Entries taken from a collection
--- --- ---
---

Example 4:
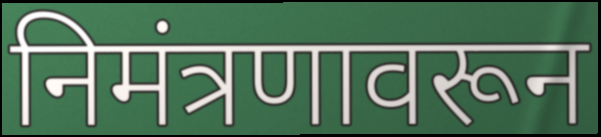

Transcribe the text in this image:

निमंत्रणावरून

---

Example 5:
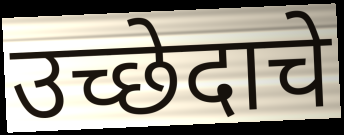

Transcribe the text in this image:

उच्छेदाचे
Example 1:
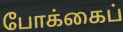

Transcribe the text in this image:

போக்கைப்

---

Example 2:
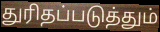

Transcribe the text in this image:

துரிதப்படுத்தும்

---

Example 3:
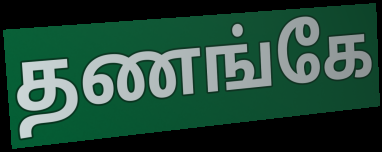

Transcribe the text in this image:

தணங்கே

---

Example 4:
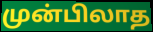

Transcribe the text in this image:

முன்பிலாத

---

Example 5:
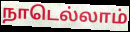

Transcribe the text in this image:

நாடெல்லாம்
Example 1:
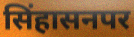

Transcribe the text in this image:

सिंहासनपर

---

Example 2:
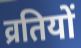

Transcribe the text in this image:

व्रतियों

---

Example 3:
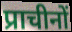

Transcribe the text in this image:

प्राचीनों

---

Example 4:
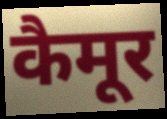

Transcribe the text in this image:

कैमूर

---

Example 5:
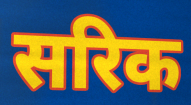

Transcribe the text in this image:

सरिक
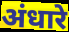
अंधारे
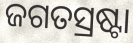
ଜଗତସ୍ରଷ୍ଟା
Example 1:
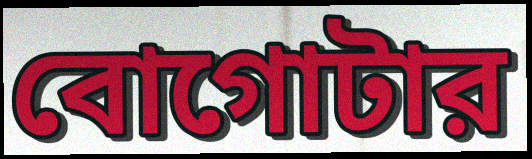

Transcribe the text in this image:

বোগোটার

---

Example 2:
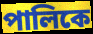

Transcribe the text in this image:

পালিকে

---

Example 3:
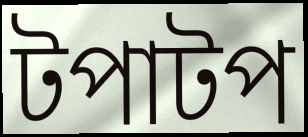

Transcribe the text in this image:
--- --- ---
(Your goal):
No pictures should appear in the copy, and each record above is to be returned exactly.

(Exercise answer):
---

Example 4:

Transcribe the text in this image:

निमंत्रणावरून

---

Example 5:

Transcribe the text in this image:

उच्छेदाचे
Example 1:

Transcribe the text in this image:

போக்கைப்

---

Example 2:

Transcribe the text in this image:

துரிதப்படுத்தும்

---

Example 3:

Transcribe the text in this image:

தணங்கே

---

Example 4:

Transcribe the text in this image:

முன்பிலாத

---

Example 5:

Transcribe the text in this image:

நாடெல்லாம்
Example 1:

Transcribe the text in this image:

सिंहासनपर

---

Example 2:

Transcribe the text in this image:

व्रतियों

---

Example 3:

Transcribe the text in this image:

प्राचीनों

---

Example 4:

Transcribe the text in this image:

कैमूर

---

Example 5:

Transcribe the text in this image:

सरिक
अंधारे
ଜଗତସ୍ରଷ୍ଟା
Example 1:

Transcribe the text in this image:

বোগোটার

---

Example 2:

Transcribe the text in this image:

পালিকে

---

Example 3:

Transcribe the text in this image:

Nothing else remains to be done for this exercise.